▸ Exercise requirements: If a line in the data below contains the word "LIST", copy it out.

(Text-based design files)
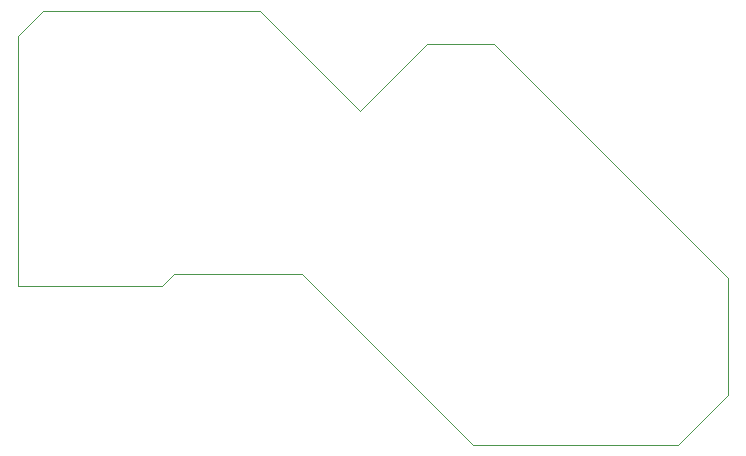
<source format=gbr>
G04 #@! TF.GenerationSoftware,KiCad,Pcbnew,5.1.2*
G04 #@! TF.CreationDate,2019-08-08T06:06:33-07:00*
G04 #@! TF.ProjectId,totoro,746f746f-726f-42e6-9b69-6361645f7063,rev?*
G04 #@! TF.SameCoordinates,Original*
G04 #@! TF.FileFunction,Profile,NP*
%FSLAX46Y46*%
G04 Gerber Fmt 4.6, Leading zero omitted, Abs format (unit mm)*
G04 Created by KiCad (PCBNEW 5.1.2) date 2019-08-08 06:06:33*
%MOMM*%
%LPD*%
G04 APERTURE LIST*
%ADD10C,0.050000*%
G04 APERTURE END LIST*
D10*
X139000000Y-103538403D02*
X149868793Y-103538403D01*
X138000000Y-104538403D02*
X139000000Y-103538403D01*
X185931239Y-103831296D02*
X185931239Y-113730791D01*
X181688598Y-117973432D02*
X164303822Y-117973432D01*
X125827163Y-83325200D02*
X127948483Y-81203879D01*
X166132249Y-84032307D02*
X160475395Y-84032307D01*
X160475395Y-84032307D02*
X154818541Y-89689161D01*
X154818541Y-89689161D02*
X146333259Y-81203879D01*
X146333259Y-81203879D02*
X127948483Y-81203879D01*
X125827163Y-83325200D02*
X125827163Y-104538403D01*
X125827163Y-104538403D02*
X138000000Y-104538403D01*
X164303822Y-117973432D02*
X149868793Y-103538403D01*
X185931239Y-113730791D02*
X181688598Y-117973432D01*
X166132249Y-84032307D02*
X185931239Y-103831296D01*
M02*

</source>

▸ Answer section:
G04 APERTURE LIST*
G04 APERTURE END LIST*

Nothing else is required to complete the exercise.